L’appeal sta nel fatto che si tratta di una risorsa interscambiabile. Che mette tutti d’accordo. Infatti la famigliola che si è creata una cerchia di amici tra i sambenedettesi, nello chalet o in albergo, ha l’approccio con il padrone della casa al mare da tempo, alla fatidica età preadolescenziale dei figli resta spiazzata. I ragazzi cercano lo spasso. Se ne vanno, e i genitori dietro. Magari poi ritornano ma si crea quel vuoto sotto gli occhi di tutti fino a qualche anno fa che spezza la continuità, da tutti gli economisti riconosciuto come il bene più prezioso per una qualunque azienda.

Al contrario, la presenza di luoghi capaci di rispondere alle rispettive esigenze attira entrambe le popolazioni nel momento delicato dell’uscita dal nido. Sapere che i propri ragazzi sono lì, di fronte all’albergo invece che in  Sardegna o a Rimini fuori da ogni controllo, ha i suoi vantaggi. Stupisce, allora, come l’associazione Albergatori non promozioni questa come ricchezza, aggiunta all’offerta turistica, incentivando la pratica. Località alle quali si fa riferimento ne fanno punto d’orgoglio. I gestori più illuminati anche da noi, si sa, fanno tutto in casa.

Ma costruire un’alleanza con i titolari degli chalet consente addirittura il salto di qualità: questi disposizione degli adulti per il preserale, l’ora tarda alla movida. La serenità di controllare a distanza di sicurezza i “giri” frequentati, il riconoscimento di una città relativamente tranquilla, magari anche i quattro salti che ancora si possono pemettere i genitori (famiglie si sostiene, ma li avete mai visti i settantenni scatenati, chi li ferma più?), aiutano il riposo più dell’insonorizzazione.

La pace interiore scatena catalessi da sonno profondo.

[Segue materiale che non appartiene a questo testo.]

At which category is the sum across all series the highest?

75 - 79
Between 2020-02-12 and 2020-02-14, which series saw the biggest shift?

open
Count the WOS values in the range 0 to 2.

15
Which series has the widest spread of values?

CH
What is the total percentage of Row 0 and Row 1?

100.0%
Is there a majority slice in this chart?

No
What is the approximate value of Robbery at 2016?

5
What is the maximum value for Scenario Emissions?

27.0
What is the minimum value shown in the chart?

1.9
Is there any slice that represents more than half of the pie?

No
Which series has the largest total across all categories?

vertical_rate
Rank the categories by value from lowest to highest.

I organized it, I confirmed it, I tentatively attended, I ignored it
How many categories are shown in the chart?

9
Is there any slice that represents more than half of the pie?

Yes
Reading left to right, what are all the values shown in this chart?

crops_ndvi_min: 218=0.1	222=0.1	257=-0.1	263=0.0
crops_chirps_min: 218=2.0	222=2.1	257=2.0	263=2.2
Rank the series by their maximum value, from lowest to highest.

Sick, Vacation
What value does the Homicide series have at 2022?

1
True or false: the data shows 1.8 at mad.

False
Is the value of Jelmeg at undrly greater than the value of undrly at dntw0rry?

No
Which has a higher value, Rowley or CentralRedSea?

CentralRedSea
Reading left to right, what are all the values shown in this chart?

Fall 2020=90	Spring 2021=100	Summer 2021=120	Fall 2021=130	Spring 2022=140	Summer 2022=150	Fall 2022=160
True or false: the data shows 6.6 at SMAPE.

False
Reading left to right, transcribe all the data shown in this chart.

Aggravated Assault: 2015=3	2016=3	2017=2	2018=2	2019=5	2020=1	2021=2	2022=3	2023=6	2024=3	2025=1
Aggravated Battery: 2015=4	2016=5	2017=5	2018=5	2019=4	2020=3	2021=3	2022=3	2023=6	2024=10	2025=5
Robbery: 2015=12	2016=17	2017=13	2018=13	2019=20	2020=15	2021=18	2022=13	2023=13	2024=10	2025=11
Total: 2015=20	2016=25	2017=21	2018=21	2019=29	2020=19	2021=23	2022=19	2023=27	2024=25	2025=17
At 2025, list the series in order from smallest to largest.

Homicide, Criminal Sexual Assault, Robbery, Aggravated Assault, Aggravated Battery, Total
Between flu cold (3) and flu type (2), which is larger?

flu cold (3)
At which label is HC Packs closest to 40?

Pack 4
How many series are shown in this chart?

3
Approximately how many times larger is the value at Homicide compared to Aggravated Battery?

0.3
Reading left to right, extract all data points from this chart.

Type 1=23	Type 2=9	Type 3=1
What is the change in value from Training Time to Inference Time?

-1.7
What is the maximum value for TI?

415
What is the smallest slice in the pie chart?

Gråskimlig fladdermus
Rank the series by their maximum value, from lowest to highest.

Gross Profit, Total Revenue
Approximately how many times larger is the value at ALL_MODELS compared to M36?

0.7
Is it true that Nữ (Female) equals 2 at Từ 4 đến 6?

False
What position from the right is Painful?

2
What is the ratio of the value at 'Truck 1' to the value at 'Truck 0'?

Toccasana, più  di  ogni decibel calmierato per il quale non si chiede però conto a Trenitalia.
Una soluzione semplice, insomma, non facile. Se soltanto si volesse trovare. Certo, l’eccezione di qualche maniaco del relax che storce il naso ci può stare. Ma lo stressato cronico e l’attaccabrighe trova ogni motivo di straveria, magari un pasto andato di traverso, le lenzuola non fresche di bucato, i servizi difformi da quelli annunciati sui siti pubblicitari. La casistica, in materia, è infinta.

 In un clima da guerra surriscaldata per un nonnulla, insomma, sento già l’etichetta di utopista cucita addosso. E lo schierarmi super partes un atteggiamento rifiutato perché non sta con questo o quel “partito” (inteso alla latina, di fazione in lotta).

 Ma riflettendoci meglio, guardando con lungimiranza e capacità di gestire le strutture a livello manageriale, domandarsi le ragioni per trovare l’unica soluzione che accontenti tutti è necessario. Di più, ci vuole uno sforzo d’intelligenza per promuovere l’unico bene che a questa città tutti riconoscono. La guerra non piace  a nessuno, si dice. Ma poi la si fa, cominciando dal cuore piccolo di chi guarda, per dirla con Machiavelli, il proprio “particulare”. E se fosse, invece, l’uovo di Colombo?